I began by doing a source transform, making Vs = is*Rs, and placing Rs in series instead of parallel. I then did KCL at Vn.

I tried to break the KCL eq down to il/is, but just ended up with some un-godly mess that ended up approximating to 0 for part b. Is the source transform throwing me off? Or is there just a much easier way to solve this than what I tried.

Thanks a lot.

Since they want you to calculatet Il/Is, I'd probably leave the source un-transformed. Write the 2 KCL equations (one for each input on the opamp), and see how it shakes out. And yes, the approximation when the gain is infinite helps simplify it a lot.
 
I happen to be working on this same problem right now (University of rochester, ECE 111?)

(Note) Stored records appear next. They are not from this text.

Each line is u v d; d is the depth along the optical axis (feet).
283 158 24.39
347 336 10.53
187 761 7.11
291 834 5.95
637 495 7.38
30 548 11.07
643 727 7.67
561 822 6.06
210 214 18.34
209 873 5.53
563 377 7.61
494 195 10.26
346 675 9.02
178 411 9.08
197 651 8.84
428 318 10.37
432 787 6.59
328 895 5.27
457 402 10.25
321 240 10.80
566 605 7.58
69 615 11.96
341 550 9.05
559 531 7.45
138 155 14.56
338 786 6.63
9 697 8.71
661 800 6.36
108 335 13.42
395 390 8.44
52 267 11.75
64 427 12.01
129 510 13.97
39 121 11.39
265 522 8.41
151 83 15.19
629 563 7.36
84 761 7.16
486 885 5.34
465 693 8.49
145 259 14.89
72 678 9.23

Wouldn't the currents of each input always equal zero?
 
danhamilton said:
I happen to be working on this same problem right now (University of rochester, ECE 111?)

Wouldn't the currents of each input always equal zero?

For an ideal opamp, yes. But Figure 4-4 shows some of the more practical (non-ideal) model bits...
 
danhamilton said:
I happen to be working on this same problem right now (University of rochester, ECE 111?)

Wouldn't the currents of each input always equal zero?

Haha yes, ECE 111 at U of R.

Thank for the help, I've got it now.